Florida Court Enforces Loan Document Arbitration Provision

May 2012Articles In the Zone

On April 25, 2012, Florida’s Third District Court of Appeal filed an opinion reversing a trial court’s decision denying a defendant’s motion to compel arbitration. In MV Insurance Consultants, LLC et al. v. NAFH National Bank (Fla. 3d DCA 2012), MV Insurance Consultants, LLC, Dadeland Financial Associates, Inc., Maribel Viego Argomaniz, and Alberto Argomaniz (collectively, the “Borrower”) argued that the trial court erred in not enforcing an arbitration provision in one of its loan documents with NAFH National Bank, the successor in interest to Metrobank of Dade County (the “Lender”).

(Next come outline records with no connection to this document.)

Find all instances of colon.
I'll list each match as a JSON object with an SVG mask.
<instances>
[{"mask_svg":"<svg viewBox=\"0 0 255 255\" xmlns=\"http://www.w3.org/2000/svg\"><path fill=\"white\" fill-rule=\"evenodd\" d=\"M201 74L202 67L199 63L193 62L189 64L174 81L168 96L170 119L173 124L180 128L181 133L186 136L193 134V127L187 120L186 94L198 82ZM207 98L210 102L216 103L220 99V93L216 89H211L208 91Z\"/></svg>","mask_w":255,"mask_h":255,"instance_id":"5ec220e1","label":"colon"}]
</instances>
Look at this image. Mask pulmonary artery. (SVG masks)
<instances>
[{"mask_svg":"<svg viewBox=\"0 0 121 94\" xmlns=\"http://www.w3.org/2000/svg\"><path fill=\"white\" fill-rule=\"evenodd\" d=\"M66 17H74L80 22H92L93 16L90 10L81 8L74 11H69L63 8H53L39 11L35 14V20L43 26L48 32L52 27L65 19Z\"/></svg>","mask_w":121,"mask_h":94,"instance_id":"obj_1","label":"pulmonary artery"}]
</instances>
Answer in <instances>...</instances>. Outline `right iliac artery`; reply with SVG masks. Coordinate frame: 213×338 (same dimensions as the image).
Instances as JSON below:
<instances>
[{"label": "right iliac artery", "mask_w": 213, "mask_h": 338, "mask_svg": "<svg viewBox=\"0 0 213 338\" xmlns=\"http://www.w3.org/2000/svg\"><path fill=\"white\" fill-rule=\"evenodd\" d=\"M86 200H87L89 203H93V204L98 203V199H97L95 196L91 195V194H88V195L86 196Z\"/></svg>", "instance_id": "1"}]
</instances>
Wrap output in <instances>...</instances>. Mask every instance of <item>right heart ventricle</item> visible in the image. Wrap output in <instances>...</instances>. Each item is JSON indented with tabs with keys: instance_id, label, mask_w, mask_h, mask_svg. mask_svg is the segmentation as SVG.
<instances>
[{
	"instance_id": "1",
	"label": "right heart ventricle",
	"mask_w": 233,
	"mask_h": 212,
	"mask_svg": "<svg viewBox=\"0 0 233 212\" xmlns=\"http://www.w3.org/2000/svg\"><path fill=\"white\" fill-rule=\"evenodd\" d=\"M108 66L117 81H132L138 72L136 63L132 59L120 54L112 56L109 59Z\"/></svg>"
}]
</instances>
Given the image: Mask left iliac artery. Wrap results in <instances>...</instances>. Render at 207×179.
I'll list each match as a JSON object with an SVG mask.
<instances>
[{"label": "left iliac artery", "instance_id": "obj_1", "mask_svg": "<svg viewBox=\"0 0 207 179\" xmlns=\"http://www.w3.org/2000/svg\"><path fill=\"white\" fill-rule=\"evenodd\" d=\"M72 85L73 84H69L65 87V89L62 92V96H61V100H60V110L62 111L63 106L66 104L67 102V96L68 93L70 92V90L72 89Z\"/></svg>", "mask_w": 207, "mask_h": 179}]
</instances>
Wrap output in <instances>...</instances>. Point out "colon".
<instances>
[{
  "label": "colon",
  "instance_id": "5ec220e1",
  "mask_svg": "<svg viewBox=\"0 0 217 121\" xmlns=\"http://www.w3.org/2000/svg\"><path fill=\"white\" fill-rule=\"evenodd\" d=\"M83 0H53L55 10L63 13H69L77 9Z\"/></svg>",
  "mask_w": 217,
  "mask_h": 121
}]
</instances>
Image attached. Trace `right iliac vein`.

On October 22, 2007, the Borrower executed a series of loan documents relative to issuance of a commercial loan from the Lender. These documents included a promissory note, a security agreement, a guaranty, and an instrument entitled “Collateral Assignment of Termination Payments and Economic Interests Agreement” (the “Collateral Assignment”). The latter instrument contained the following provision:

ARBITRATION: Any controversy or dispute arising out of or relating to this Agreement or to any portion thereof shall be settled by arbitration in accordance with the Rules of the American Arbitration Association . . . and judgment upon the award of the Arbitration shall be binding upon parties hereto and may be entered into any court having jurisdiction thereof, all rights to appear and review being hereby waived by all parties.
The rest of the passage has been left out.